"It's awesome to carry only one device," says Diamond, also a clinical assistant professor at the University of Washington School of Medicine, Seattle. "When I was using a cell phone and PDA, I sometimes wouldn't have both devices with me, so I either couldn't make calls or get the information I needed."
Diamond now uses a Treo 600, from Sunnyvale, Calif.-based Palm Inc., to call physicians and nurses, access e-mail and his personal schedule, and check medical reference applications from San Mateo, Calif.-based Epocrates Inc.
Like many early smart phone adopters, however, Diamond isn't using his device to enter patient data or access complex clinical software or the Internet. "Data transmission speeds are slow and the memory capabilities are too limited," he says.
Smart phones, which have been on the market just over two years, are designed to be converged devices that provide the application functionality of PDAs with the voice capabilities of cell phones. They run on a variety of nationwide mobile phone networks, and some models are embedded with technology that enables them to be used over Wi-Fi networks.
Converged devices always generate a buzz when they hit the marketplace, and smart phones are no exception. However, like many first-generation technologies, the devices still have a ways to go before they match the hype.
"There are some kinks-including limited battery life-that need to be worked out before smart phones are widely adopted," says Lynne Bishop, an analyst at Forrester Research, Cambridge, Mass. "But they are still in their first generation, so users have some legitimate gripes about their limitations."
But there are encouraging signs for smart phones, Bishop believes. Adoption has been slow, but that can be expected because of the limited amount of health care applications for smart phones. However, clinicians have been more eager than general consumers to use the mobile devices because they are well suited for care delivery, Bishop says.

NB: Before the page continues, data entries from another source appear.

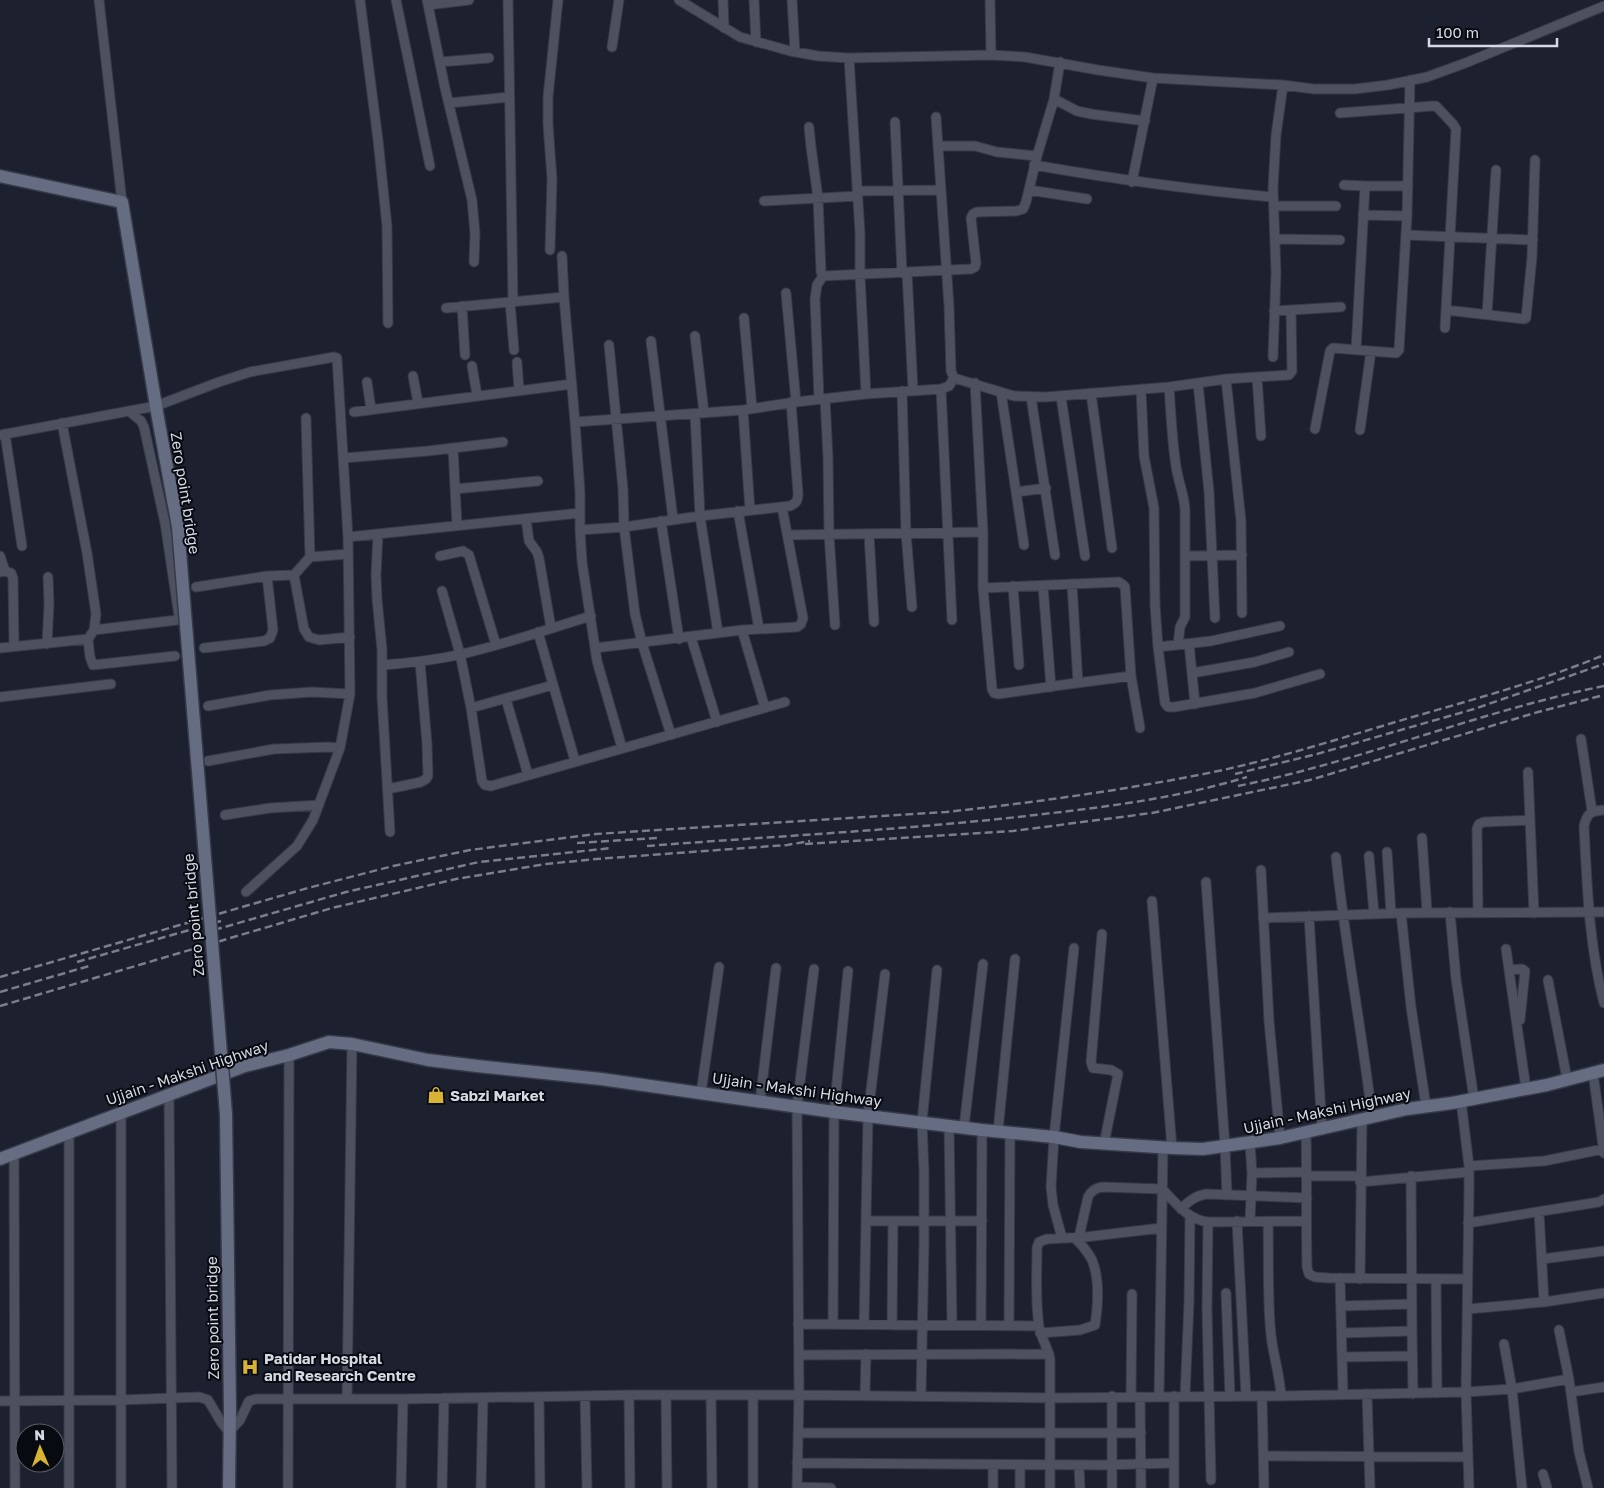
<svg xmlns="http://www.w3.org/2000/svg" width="1604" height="1488" font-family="'Golos Text',sans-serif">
  <rect width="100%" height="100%" fill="#1c202f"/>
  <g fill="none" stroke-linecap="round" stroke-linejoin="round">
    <g stroke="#363a48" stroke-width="11">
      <path id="street" d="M99 0 122 202
        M360 0 378 140 387 226 388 323
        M396 0 430 166
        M427 0 445 88 472 200 475 233 474 262
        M508 0 513 301
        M679 0 740 37 790 51 818 56 849 58 991 55 1025 57 1098 70 1153 78 1283 85 1314 89H1355L1388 85 1427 77 1468 62 1604 6
        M723 0 724 28
        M754 0 756 42
        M792 0 795 52
        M990 0 991 55
        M428 5 469 0
        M612 47 619 0
        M849 58 860 233V275L866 394
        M440 62 489 58
        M1054 99 1077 111 1091 114 1145 121
        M449 103 509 97
        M1340 113 1433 106H1436L1453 124 1456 129 1445 328
        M936 117 949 306 951 371 954 378 1014 396 1046 397 1169 387 1226 379 1289 375 1292 371 1291 310
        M895 122 902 273
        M809 127 811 147 818 198 821 272 823 276 971 269 975 267 976 263 971 218 973 214 977 212 1016 211 1023 209 1026 202 1037 156 1054 99 1060 62
        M938 146H975L997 152 1037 156
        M1034 165C1114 179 1193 190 1273 197
        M1132 182 1153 78
        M1344 185 1365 186
        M1029 190 1087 199
        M857 191 940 190
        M764 201 858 196
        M1274 206H1336
        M1363 215 1407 216
        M1406 235 1533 240
        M1275 239 1340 240
        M550 250 552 179 548 124V97L558 0
        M562 256 564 297 575 422 580 492V530L582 562 597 661 622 748
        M907 272 913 390
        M786 293 796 402
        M510 302 514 350
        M462 306 465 355
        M446 308 564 297
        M1446 310 1524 319 1526 318 1532 257 1535 160
        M1274 311 1341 307
        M1487 315 1496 170
        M744 318 752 408
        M695 336 704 413
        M651 341 673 519
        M609 345 623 489 624 527 635 614 642 643 671 735
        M1356 350 1365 186H1408
        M1273 357 1276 273 1273 188 1276 135 1283 85
        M517 362 519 390
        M472 366 477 395
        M413 376 418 403
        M1257 377 1261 436
        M1226 379 1241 521 1242 613
        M367 382 371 409
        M975 383 983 532V588L992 689 994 693 999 694 1069 684 1131 676
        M1198 383 1209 492 1215 618
        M1169 387C1171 414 1172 440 1176 466 1178 481 1184 494 1185 509V617L1180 627 1178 645
        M941 389 952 620
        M1141 389 1144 456 1154 508 1155 605 1158 647 1165 703 1168 707H1174L1255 693 1320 674
        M902 391 906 533 912 607
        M1001 392 1024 545
        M1091 393 1112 548
        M1031 397 1055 555
        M1061 397 1085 556
        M819 399 815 299 817 285 823 276
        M825 399 828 457 829 534 835 625
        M743 410 750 510
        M354 412 572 384
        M695 414 700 516 718 633
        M306 418 310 557 348 554
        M575 422 743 410 796 402 866 394 941 389 949 386 954 378
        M1315 429 1330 351 1333 348 1396 353 1399 350 1407 216 1410 80
        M1360 430 1371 351
        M5 434 22 546
        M0 435 156 406 219 382 250 372 334 357 337 358 348 537 350 694 340 748 313 820 297 846 246 892
        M453 448 457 526
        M344 458 428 451 503 442
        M455 489 538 481
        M1016 492 1046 488
        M738 511 759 629
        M526 519 529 541 537 552 539 558 551 628
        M661 521 679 639
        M580 530 624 527 700 516 790 506C797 503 798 500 798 493L791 402
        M378 534 376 575 377 599 382 650V697L390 832
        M869 534 874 622
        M788 535 983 532
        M348 537 580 513
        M0 556 5 571 0 572
        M440 556 463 551 469 555 496 645
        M1185 556 1242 555
        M5 571 11 573 13 578 14 646
        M294 575 304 629 309 637 319 640 350 637
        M1072 584 1078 683
        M1013 586 1019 665
        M1043 586 1051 687
        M196 587 267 576 294 575 310 557
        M983 588 1119 582 1122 584 1125 587 1131 676 1140 728
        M442 591 460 654 471 708 482 781 485 785 491 786 785 702
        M94 630 177 620 179 616 165 523 144 427 141 421 129 411
        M742 630 765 708
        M538 632 575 761
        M691 637 717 722
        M88 639 90 657 93 665 175 656
        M47 644 49 604 48 577
        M1189 644 1195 704
        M1158 647 1211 641 1280 626
        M0 648 88 639 94 630 96 614 87 553 62 423
        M204 648 264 641 270 638 273 630 267 576
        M595 648 742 630 797 627 801 624 803 618 782 507
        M382 665C409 663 436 660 462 654 506 644 548 629 591 616
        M1192 673 1255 662 1289 652
        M0 697 111 684
        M506 699 528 775
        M208 706 270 695 312 692 350 694
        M471 708 553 685
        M1581 739 1592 811
        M208 761 274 749 328 747 340 748
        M1528 772 1534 913
        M388 789 421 782 426 779 428 776 427 744 420 662
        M1604 810C1591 811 1587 813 1584 826 1587 885 1589 946 1604 1003
        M225 815 270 808 319 805
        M1422 838 1427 912
        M1387 852 1391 913
        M1369 856 1374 914
        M1336 857C1345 944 1362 1030 1372 1117
        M1261 870 1269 1021 1280 1138
        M1206 882 1225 1146 1227 1195
        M1152 901 1172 1148
        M1450 912 1456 979 1474 1099
        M1401 913 1411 1007 1426 1106
        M1478 913 1477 829 1479 824 1484 822 1530 820
        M1309 916 1322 1130
        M1263 918 1401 913 1604 912
        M1102 934 1091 1062 1093 1068 1111 1070 1118 1074 1104 1144
        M1506 949 1526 1089
        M1509 970 1522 969 1525 971 1520 1020
        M1548 980 1567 1079
        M1593 1073 1604 1153
        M701 1093 719 967
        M169 1095 172 1488
        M760 1101 776 968
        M1461 1101 1469 1166V1191L1466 1392 1469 1488
        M949 1125 952 1324
        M964 1127 983 964
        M998 1131 1015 959
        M1306 1134C1307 1178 1306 1223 1307 1267L1309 1274 1315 1277 1329 1278 1467 1279
        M14 1153 15 1488
        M1469 1166 1544 1161 1604 1149
        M1252 1173 1306 1172
        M1307 1176H1361
        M1411 1176 1412 1331 1413 1394
        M1360 1182 1469 1172
        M1181 1209C1189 1201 1195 1196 1206 1194L1307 1198
        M1539 1212 1544 1302
        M866 1221H982
        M1237 1221 1246 1396
        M1250 1221 1252 1173 1250 1144
        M1208 1222 1207 1309 1211 1480
        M1268 1222C1269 1259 1267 1297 1271 1335 1273 1355 1280 1375 1281 1396
        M1468 1223 1599 1202 1604 1199
        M1079 1237 1088 1197C1092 1190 1096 1188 1103 1187L1162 1189C1176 1203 1187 1219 1208 1222L1306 1221
        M1062 1238 1053 1205 1051 1187 1054 1137 1074 948
        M1542 1259 1604 1251
        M1340 1278 1343 1394
        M1360 1279 1362 1120
        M1436 1279 1437 1393
        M1226 1293 1230 1396
        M1341 1306 1412 1304
        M1468 1309 1544 1302 1604 1293
        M798 1324 1039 1326
        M833 1324 834 1112 848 971
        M864 1325 868 1115 885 974
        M892 1325 893 1221
        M981 1325 982 1130
        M1009 1325 1010 1132
        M1559 1330 1569 1379 1579 1452 1588 1488
        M1040 1333 1080 1330 1095 1325C1098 1305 1100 1279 1092 1260 1088 1252 1082 1245 1075 1238
        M1342 1333 1412 1331
        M1504 1344 1512 1389 1522 1488
        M799 1355 1049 1354
        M1342 1357 1412 1356
        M1571 1392 1604 1387
        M1367 1394 1370 1488
        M629 1395 630 1488
        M666 1395 667 1488
        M711 1395 712 1488
        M865 1395 866 1354
        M585 1396 587 1488
        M921 1396 924 1244V1172L922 1122 937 970
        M1159 1396 1163 1148
        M1262 1396 1264 1488
        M539 1397 540 1488
        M1131 1397 1132 1294
        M1140 1397 1141 1488
        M1185 1397 1189 1302 1190 1216
        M347 1399 352 1044
        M0 1401 121 1400 199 1397 208 1400 221 1422 229 1432 240 1420 249 1401 256 1399H403L629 1395H799L1050 1398 1281 1396 1466 1392 1512 1389 1569 1379
        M798 1433H1141
        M1264 1456 1468 1457
        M797 1463 1104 1465 1174 1463
        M993 1465V1488
        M1020 1465V1488
        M1079 1465 1080 1488
        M1543 1474 1547 1488
        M797 1487 831 1488
        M69 1488V1132
        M121 1488V1112
        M288 1488 289 1055
        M401 1488 403 1399
        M442 1488 444 1398
        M481 1488 483 1398
        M753 1488V1395
        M797 1488 799 1395 797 1106 814 969
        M1050 1488V1359C1048 1348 1041 1338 1039 1326 1035 1301 1037 1274 1037 1248L1039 1242 1047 1239 1085 1237 1161 1228
        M1112 1488V1396
        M1174 1488V1396"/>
    </g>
    <g stroke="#363a48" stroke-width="15">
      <path id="secondary" d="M0 176 122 202 158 418
        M0 1159 245 1066 289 1055 329 1042 352 1044 428 1060 477 1066 601 1079 834 1112 982 1130 1054 1137 1081 1142 1172 1148 1203 1149 1280 1138 1407 1109 1452 1103 1547 1085 1604 1070
        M229 1488 230 1410"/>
    </g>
    <use href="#street" stroke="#4d515f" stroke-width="9"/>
    <use href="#secondary" stroke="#666c82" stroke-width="12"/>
    <path stroke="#7a7d8a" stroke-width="2.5" stroke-dasharray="8 4" stroke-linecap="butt" d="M1235 774 1317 754 1474 709 1604 664
      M1238 786C1362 761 1480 711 1604 686
      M577 843 657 838
      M805 844 1013 831 1152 813 1310 780 1538 712 1604 695
      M647 846C776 836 906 830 1035 815 1106 807 1178 798 1247 777
      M214 930 346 892 479 862 612 848
      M77 962 221 921
      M0 977 308 888 393 866 470 850 596 834 946 812C1039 802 1132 789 1223 770 1286 756 1348 736 1409 718 1475 699 1541 681 1604 655
      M0 992 89 966
      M0 1006 332 908 456 879 546 864 596 859 787 845 810 841"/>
    <g stroke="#363a48" stroke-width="15" stroke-linecap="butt">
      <path id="secondary-bridge" d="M158 418 178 527 226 1114 230 1410"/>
    </g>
    <use href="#secondary-bridge" stroke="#666c82" stroke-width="12"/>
  </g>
  <defs>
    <g id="shop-bare" transform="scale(1.35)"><path d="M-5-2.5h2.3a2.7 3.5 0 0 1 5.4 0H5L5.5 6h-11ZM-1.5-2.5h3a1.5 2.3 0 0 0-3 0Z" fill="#d9b334" stroke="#080a11" stroke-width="2.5" paint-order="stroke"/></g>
    <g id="hospital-bare" transform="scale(1.35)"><path d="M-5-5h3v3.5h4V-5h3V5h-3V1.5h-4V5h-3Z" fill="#d9b334" stroke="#080a11" stroke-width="2.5" paint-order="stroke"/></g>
  </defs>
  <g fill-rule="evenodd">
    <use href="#shop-bare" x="436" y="1095"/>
    <use href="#hospital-bare" x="250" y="1367"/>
  </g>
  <g text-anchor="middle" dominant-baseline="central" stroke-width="4" stroke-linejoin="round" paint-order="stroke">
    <g font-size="15" fill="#d6d9e3" stroke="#080a11">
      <text transform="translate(186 493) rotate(81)">Zero point bridge</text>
      <text transform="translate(193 915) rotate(-95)">Zero point bridge</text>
      <text transform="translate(187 1072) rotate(-19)">Ujjain - Makshi Highway</text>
      <text transform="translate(797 1089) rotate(8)">Ujjain - Makshi Highway</text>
      <text transform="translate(1327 1110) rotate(-12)">Ujjain - Makshi Highway</text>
      <text transform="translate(212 1318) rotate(-91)">Zero point bridge</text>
    </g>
    <g font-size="15" font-weight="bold" fill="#d6d9e3" stroke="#080a11" text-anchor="start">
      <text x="450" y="1095">Sabzi Market</text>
      <text x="264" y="1358">Patidar Hospital<tspan x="264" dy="17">and Research Centre</tspan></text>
    </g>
  </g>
  <g transform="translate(40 1448) rotate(358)"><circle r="24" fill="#080a11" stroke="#5a5d65"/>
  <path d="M0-4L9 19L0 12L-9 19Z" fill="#d9b334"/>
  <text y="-8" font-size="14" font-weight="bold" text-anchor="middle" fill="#d6d9e3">N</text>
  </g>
  <path d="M1429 38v8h128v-8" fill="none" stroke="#d6d9e3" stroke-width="2.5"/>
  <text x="1436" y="38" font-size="15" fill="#d6d9e3" stroke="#080a11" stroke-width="4" paint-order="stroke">100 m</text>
</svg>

"There are many productivity and patient care benefits that can be gained by using smart phones in health care," she says. "We're still in the early phases of their use. But as more application vendors make their software available on smart phones and wireless infrastructures are upgraded and extended, this is the way medicine will go."
Early kinks
A plethora of clinical software vendors recently have designed applications that can be stored on smart phones.
The problem is that the devices have very limited memory compared with more established mobile hardware. For example, the Treo 650 has only 32 MB of memory, while Palm's LifeDrive PDA has 4 GB.
Diamond, who's using an earlier version of the Treo, quickly ran out of memory for his smart phone. He stores some reference applications on a flash card, which fits in the SD card slot on his smart phone. But limited memory is preventing him from purchasing more clinical reference applications for the device, he says.
Some smart phone applications don't require data to be stored on the devices. Many of these systems are designed to mobilize legacy software that runs on local area networks. But provider organizations often must make expensive upgrades to their infrastructures to ensure that they have the Wi-Fi signal strength or necessary connectivity to mobile phone networks to support these applications on smart phones, says Bishop, the consultant.